In our study, tryptase and chymase displayed distinct effects on cellular function but also on expression patterns of mediators of the plasminogen activation system. Since tryptase and chymase might be simultaneously released by certain MC phenotypes, one can speculate on an enhanced dual effect: tryptase induces increased expression of the membrane bound receptor uPAR while chymase cleaves it to its soluble form, suPAR. Previous studies have found increased uPAR expression in the bronchial epithelium of patients with asthma. The study also showed that cells with elevated levels of uPAR showed diminished repair via sequestration of uPA by soluble uPAR [11]. Since the tryptase and chymase expressing MC phenotype, MC_TC, increases in patients with chronic respiratory disease, including in the alveolar parenchyma in patients with asthma [2], it might indicate a detrimental role for MC_TC with regard to uPAR/suPAR expression and release. In depth studies of this pathway in primary cells and in vivo settings is, therefore, needed to fully understand the potential role of MC_TC in this context.
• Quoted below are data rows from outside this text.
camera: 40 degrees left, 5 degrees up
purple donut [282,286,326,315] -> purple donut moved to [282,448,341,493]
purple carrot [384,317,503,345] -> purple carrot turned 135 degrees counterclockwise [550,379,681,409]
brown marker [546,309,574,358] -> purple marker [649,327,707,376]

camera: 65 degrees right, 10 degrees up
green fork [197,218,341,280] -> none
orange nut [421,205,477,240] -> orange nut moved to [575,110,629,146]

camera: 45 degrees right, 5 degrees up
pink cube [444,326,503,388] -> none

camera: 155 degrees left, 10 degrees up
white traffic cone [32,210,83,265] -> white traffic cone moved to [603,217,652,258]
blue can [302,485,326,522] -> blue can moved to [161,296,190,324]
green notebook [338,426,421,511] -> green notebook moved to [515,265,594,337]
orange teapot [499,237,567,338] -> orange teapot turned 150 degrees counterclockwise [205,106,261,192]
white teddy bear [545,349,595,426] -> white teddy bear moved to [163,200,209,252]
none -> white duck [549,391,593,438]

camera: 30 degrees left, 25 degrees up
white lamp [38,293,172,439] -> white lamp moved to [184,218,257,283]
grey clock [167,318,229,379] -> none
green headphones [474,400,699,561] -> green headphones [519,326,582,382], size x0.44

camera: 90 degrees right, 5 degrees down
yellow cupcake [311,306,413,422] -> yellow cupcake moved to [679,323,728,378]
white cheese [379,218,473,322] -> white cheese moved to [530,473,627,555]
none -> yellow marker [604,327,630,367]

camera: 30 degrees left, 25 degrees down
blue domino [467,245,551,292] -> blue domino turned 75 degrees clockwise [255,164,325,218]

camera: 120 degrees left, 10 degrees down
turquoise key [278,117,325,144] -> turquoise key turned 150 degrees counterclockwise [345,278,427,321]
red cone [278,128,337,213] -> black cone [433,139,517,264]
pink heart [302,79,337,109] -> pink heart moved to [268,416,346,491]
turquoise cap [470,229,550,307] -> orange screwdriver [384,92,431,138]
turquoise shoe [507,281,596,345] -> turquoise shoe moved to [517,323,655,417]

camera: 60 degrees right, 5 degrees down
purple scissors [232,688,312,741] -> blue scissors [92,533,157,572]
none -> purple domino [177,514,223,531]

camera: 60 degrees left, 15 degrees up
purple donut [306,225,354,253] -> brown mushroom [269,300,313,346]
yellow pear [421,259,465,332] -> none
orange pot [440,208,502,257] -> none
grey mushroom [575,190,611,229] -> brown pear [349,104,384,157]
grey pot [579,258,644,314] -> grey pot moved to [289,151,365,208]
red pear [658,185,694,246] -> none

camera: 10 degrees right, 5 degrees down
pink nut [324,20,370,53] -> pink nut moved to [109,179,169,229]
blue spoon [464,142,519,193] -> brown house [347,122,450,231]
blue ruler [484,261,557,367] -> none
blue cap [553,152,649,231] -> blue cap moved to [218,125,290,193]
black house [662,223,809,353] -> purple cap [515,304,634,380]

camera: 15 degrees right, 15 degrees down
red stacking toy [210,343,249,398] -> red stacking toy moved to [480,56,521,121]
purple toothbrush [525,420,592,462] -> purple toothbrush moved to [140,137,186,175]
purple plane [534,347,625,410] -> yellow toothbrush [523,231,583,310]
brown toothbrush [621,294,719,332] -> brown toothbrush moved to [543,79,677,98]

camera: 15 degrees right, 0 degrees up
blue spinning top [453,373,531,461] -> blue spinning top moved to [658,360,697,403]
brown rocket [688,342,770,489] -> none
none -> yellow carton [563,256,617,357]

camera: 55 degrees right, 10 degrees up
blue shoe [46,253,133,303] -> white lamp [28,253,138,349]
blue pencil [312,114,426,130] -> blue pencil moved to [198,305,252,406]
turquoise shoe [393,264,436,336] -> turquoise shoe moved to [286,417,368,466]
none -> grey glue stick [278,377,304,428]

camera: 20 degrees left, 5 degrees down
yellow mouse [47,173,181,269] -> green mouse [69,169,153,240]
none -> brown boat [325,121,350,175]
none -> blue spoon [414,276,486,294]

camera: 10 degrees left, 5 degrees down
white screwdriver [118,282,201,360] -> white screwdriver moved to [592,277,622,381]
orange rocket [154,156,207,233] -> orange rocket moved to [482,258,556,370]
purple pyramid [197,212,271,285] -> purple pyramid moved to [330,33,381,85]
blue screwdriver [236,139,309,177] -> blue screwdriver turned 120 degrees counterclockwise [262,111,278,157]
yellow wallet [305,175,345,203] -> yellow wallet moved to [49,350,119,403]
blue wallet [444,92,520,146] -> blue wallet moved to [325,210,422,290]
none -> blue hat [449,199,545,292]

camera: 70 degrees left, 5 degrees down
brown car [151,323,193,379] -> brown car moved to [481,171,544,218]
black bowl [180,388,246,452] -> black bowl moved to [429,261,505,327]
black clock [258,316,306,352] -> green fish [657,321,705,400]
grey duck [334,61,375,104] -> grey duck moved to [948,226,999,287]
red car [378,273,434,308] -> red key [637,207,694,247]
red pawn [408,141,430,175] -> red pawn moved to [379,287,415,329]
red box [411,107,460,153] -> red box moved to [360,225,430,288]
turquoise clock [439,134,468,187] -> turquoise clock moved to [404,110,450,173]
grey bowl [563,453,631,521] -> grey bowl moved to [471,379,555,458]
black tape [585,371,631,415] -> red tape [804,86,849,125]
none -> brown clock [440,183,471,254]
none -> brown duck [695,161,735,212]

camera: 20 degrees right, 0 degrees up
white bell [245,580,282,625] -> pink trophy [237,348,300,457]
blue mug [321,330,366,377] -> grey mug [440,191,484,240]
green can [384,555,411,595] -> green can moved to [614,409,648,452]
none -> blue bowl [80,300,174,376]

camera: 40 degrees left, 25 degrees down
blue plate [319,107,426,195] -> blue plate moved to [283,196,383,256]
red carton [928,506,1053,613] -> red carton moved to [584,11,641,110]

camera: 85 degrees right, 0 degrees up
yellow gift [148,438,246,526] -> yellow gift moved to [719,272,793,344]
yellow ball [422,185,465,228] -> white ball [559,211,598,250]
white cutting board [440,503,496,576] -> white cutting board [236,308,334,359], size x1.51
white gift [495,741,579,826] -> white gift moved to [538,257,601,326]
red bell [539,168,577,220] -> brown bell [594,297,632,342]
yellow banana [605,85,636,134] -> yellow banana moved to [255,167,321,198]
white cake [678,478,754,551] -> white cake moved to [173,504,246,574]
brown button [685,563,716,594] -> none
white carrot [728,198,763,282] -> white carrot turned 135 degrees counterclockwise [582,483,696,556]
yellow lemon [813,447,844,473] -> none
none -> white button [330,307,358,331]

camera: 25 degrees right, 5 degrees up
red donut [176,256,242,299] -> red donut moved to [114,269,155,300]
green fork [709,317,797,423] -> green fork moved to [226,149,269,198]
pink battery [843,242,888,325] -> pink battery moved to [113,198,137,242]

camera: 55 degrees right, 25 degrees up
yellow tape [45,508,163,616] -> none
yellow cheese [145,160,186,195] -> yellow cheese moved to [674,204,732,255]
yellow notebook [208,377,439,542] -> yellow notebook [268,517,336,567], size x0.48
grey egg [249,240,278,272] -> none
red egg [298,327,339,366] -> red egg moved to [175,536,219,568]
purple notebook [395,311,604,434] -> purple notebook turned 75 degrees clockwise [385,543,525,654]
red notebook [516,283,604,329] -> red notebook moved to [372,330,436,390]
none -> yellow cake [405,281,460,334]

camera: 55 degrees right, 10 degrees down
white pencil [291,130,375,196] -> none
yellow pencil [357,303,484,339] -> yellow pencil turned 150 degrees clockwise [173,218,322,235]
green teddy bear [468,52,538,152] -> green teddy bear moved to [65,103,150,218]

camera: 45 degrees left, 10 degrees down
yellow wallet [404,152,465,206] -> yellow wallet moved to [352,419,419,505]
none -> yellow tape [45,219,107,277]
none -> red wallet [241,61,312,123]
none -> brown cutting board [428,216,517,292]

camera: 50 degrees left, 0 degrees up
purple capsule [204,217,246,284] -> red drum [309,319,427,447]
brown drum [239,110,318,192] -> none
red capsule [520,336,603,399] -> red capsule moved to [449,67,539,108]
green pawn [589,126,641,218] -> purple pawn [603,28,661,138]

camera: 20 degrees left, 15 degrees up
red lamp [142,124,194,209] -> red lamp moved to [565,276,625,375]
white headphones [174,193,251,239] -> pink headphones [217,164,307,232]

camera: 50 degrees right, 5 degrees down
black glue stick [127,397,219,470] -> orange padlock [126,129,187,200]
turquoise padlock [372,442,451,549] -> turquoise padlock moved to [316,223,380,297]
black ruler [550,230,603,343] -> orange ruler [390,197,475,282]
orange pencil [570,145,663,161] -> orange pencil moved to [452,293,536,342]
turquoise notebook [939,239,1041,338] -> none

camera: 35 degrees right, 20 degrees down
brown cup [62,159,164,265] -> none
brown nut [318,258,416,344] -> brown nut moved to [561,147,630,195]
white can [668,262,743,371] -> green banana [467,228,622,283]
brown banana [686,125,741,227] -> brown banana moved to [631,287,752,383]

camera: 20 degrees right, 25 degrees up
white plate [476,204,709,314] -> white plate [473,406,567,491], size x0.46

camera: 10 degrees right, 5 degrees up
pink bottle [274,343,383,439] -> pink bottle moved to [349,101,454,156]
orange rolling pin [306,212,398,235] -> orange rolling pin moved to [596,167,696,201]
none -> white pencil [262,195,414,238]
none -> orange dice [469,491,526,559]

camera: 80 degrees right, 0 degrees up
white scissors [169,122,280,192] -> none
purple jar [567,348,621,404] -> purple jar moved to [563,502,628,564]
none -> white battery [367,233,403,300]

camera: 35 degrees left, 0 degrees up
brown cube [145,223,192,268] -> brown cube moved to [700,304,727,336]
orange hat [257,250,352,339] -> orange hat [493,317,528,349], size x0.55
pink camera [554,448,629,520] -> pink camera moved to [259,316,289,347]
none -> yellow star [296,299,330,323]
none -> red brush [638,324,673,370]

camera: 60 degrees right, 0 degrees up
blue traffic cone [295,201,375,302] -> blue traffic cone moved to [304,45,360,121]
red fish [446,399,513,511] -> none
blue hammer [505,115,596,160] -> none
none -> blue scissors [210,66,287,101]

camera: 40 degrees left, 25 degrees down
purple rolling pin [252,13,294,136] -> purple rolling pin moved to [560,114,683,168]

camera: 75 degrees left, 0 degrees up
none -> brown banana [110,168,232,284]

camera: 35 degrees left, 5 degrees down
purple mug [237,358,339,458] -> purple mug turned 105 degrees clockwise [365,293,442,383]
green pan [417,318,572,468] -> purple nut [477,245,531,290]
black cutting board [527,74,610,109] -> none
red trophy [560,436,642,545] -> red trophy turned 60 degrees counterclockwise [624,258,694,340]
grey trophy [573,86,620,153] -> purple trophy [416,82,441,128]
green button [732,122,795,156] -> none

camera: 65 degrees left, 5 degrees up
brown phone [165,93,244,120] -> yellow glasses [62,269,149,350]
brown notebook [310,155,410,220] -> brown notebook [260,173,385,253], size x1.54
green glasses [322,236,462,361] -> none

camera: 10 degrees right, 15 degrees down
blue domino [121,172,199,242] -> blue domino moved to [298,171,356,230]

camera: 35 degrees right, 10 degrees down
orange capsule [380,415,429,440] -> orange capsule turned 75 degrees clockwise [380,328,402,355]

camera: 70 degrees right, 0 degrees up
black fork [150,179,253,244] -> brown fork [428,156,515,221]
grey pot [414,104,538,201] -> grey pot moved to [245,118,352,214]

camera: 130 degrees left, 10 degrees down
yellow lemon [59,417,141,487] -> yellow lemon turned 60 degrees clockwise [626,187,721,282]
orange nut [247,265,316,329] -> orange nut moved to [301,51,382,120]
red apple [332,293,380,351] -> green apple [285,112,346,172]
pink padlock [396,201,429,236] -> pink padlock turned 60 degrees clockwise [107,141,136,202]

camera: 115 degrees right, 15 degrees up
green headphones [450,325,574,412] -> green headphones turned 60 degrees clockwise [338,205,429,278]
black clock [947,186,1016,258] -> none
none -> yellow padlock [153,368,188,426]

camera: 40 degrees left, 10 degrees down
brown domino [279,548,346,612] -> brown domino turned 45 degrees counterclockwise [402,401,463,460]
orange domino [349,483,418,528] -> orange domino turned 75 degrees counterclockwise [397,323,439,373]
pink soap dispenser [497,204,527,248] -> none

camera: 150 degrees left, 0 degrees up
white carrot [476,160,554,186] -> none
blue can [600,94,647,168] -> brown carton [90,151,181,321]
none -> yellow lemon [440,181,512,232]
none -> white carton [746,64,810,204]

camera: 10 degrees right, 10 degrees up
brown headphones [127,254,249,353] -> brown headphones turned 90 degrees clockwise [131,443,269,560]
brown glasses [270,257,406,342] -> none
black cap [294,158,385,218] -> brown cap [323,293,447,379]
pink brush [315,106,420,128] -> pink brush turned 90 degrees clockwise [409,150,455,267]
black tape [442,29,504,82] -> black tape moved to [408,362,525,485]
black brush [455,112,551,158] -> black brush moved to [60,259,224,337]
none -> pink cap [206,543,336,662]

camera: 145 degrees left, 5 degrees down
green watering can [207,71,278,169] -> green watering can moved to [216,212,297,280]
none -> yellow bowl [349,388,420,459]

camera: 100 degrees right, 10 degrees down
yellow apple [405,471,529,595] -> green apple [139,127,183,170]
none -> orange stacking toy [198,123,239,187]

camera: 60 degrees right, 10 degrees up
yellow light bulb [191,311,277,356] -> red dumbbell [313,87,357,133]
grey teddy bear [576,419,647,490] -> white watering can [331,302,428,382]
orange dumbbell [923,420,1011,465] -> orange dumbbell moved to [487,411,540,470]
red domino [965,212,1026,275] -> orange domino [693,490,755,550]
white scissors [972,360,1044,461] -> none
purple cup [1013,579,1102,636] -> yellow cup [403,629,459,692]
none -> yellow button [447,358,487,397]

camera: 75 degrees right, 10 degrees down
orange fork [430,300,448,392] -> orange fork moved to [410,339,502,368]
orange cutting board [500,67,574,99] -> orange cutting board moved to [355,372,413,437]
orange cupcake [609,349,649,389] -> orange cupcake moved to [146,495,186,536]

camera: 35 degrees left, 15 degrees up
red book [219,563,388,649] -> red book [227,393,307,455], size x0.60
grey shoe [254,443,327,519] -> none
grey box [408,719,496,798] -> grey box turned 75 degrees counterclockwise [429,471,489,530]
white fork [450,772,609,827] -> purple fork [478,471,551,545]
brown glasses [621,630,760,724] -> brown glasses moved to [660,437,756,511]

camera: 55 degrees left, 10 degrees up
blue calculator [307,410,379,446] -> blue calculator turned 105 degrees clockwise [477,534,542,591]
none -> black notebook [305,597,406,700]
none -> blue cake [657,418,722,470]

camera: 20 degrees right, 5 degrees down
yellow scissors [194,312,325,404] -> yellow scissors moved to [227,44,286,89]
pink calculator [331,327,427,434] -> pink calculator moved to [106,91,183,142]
It is important to understand the results in our study from the perspective of MC plasticity, where both cellular origin and in vitro environment most likely have great influence on protease activity and cellular effects. The protease working concentration in our study was set at 0.5µg/mL for both tryptase and chymase. These doses were established since they were non-toxic, while yet displaying an impact on alveolar functional properties. Nevertheless, it should be emphasized that it is difficult to establish a concentration that would be representative for in vivo release considering that MCs contain a high content of bioactive products with a powerful impact on the surrounding environment [28]. The A549 cell line we worked with in the current study has been used earlier to study MC interaction as well as remodelling in an asthma context [29,30]. However, the true and complete nature of the human MC and its proteases in relation to alveolar epithelial cells remains unanswered; hence, future investigations, in clinically relevant settings, are warranted.

5. Conclusions

In conclusion, the current study provides further insight into the impact of MC proteases on alveolar epithelial gap closure capacity, migration, and morphology, where tryptase and chymase induced opposite effects. We could also report a binary impact on the uPAR receptor in the presence of tryptase or chymase, where tryptase upregulated the expression of the membrane bound receptor and chymase increased the release of the soluble receptor. Our in vivo data from asthmatic subjects suggest that infiltration of chymase positive MCs leads to an increase of suPAR that may have clinical implications. Our data suggest a dual regulatory response from the MC proteases in events related to uPA-uPAR expression, ECM degradation and barrier function that may have important roles in the pathogenesis of asthmatic disease.